#### Problem set:
1) From the passage about Vasa Stajić, quote the part that opens with the words containing "Stajić was born" and closes with "of this institution.".
2) In the passage about Vasa Stajić, what year did he graduate in Budapest?

#### Exercise passage:
────────────────

Stajić was born in Mokrin. He went to high school in Kikinda, Sremski Karlovci and Senj. As a student he was expelled from the Karlovci Gymnasium. He studied law, then philosophy in Budapest, Paris and Leipzig. He graduated in 1902 in Budapest.
In 1904 and 1905, he taught at Pakrac and at Pljevlja gymnasium, where he had a colleague, professor and historian Gligorije Elezović.

Vasa Stajić published a socialist journal called Novi Srbin and Prosveta magazine and, because of his ideas, he was frequently arrested and questioned by the authorities. In Novi Sad, he became secretary of the Matica srpska, one of the most important Serbian cultural institutions of the Kingdom of Serbs, Croats and Slovenes and of the Kingdom of Yugoslavia, and in 1921 and 1936 he was editor of "Letopis" (Chronicle), the official organ of this institution.

────────────────

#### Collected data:
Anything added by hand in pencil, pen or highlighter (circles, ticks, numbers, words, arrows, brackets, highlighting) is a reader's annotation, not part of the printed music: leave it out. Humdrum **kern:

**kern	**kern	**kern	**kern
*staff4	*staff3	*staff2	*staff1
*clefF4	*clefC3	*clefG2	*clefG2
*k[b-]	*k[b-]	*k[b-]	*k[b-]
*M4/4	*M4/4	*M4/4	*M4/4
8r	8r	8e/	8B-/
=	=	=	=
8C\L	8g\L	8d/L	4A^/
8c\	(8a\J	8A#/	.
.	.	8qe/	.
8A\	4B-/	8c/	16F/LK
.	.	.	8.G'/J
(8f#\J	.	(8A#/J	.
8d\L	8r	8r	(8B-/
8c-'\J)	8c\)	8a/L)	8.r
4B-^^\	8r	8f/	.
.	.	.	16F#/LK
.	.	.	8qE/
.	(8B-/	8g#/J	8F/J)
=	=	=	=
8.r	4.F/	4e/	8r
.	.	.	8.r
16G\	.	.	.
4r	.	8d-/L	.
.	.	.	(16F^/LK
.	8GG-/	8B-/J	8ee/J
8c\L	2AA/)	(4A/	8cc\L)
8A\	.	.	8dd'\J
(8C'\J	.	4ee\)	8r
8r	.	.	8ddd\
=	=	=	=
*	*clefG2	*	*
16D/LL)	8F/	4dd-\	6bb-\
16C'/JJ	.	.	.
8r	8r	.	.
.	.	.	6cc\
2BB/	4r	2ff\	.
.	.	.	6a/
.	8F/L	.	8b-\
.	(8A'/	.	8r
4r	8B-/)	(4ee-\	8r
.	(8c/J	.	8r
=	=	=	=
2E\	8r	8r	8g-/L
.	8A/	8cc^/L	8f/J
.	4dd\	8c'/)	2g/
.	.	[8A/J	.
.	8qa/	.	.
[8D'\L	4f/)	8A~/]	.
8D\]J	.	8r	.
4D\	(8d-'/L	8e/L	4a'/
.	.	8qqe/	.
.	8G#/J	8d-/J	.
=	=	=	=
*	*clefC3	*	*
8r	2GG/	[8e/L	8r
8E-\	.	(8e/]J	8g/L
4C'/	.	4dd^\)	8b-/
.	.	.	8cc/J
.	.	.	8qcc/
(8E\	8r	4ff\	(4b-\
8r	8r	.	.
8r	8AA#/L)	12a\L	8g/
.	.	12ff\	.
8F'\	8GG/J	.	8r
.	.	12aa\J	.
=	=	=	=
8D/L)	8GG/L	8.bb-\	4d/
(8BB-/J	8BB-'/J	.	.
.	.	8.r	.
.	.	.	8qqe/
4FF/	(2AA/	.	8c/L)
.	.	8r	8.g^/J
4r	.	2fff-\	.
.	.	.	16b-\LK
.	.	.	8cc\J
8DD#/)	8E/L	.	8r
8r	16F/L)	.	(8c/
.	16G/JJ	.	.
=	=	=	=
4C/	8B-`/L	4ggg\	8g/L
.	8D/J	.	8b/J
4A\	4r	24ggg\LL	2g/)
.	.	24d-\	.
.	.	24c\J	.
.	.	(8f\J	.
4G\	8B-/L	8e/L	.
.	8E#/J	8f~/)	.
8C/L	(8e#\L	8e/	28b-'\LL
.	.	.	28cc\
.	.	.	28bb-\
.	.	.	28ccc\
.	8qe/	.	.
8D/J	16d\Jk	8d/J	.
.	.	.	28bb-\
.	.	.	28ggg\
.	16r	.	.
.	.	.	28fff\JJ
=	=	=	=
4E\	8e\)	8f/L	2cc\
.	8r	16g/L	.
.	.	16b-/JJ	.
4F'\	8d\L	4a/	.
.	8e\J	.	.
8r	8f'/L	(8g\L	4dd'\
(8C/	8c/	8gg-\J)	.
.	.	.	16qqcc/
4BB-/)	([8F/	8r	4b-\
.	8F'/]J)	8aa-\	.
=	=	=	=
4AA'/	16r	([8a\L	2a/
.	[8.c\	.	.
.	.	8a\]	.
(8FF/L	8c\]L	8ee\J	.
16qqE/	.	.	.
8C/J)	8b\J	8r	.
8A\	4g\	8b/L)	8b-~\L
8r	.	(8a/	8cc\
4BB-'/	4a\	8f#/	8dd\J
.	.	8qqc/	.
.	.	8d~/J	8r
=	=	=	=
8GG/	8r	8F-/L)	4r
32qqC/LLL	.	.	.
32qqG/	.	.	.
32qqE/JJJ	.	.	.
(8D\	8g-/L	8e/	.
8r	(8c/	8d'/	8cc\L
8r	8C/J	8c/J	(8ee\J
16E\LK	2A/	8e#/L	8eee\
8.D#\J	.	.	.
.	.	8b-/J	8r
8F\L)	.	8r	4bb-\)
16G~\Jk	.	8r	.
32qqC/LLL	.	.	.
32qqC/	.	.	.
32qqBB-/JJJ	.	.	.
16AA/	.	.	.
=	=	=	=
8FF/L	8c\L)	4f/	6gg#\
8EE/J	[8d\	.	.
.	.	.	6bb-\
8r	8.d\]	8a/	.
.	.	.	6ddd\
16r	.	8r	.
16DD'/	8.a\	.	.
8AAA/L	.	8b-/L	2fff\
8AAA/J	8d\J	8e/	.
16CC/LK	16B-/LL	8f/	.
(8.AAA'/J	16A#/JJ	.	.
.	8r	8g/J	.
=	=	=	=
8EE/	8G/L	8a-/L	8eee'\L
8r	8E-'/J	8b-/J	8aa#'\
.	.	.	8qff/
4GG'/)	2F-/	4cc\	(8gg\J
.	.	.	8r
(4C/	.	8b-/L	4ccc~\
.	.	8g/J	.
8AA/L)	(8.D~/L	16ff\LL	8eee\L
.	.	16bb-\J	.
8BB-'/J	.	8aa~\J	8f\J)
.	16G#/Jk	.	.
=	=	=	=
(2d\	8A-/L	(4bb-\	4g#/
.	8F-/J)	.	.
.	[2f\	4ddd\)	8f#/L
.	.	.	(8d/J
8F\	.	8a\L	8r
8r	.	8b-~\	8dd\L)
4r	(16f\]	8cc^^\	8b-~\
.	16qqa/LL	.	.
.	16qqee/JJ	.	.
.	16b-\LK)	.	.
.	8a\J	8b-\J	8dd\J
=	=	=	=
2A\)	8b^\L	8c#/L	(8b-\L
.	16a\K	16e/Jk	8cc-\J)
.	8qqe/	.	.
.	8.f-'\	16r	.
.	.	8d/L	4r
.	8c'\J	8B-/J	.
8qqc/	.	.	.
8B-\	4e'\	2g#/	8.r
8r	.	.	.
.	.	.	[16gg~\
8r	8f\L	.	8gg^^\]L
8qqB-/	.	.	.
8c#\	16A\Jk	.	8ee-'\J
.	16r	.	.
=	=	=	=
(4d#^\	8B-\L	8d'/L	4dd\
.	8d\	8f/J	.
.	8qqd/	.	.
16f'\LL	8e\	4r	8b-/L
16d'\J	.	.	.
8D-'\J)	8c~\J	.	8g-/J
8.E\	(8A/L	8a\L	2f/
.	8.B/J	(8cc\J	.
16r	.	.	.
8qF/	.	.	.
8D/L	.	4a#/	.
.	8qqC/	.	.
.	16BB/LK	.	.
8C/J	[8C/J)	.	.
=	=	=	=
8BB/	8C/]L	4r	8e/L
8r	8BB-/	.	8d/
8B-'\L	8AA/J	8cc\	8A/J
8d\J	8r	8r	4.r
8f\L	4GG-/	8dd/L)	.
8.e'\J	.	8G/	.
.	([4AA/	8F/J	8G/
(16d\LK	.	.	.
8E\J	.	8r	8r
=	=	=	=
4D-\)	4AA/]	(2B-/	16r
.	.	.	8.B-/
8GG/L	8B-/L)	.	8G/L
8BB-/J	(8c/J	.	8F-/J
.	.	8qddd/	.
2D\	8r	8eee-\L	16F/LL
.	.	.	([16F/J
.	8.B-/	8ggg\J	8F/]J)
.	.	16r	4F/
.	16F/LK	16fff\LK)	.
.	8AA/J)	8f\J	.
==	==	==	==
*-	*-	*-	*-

────────────────

#### Problem solutions:
1)
Stajić was born in Mokrin. He went to high school in Kikinda, Sremski Karlovci and Senj. As a student he was expelled from the Karlovci Gymnasium. He studied law, then philosophy in Budapest, Paris and Leipzig. He graduated in 1902 in Budapest.
In 1904 and 1905, he taught at Pakrac and at Pljevlja gymnasium, where he had a colleague, professor and historian Gligorije Elezović.

Vasa Stajić published a socialist journal called Novi Srbin and Prosveta magazine and, because of his ideas, he was frequently arrested and questioned by the authorities. In Novi Sad, he became secretary of the Matica srpska, one of the most important Serbian cultural institutions of the Kingdom of Serbs, Croats and Slovenes and of the Kingdom of Yugoslavia, and in 1921 and 1936 he was editor of "Letopis" (Chronicle), the official organ of this institution.

2) 1902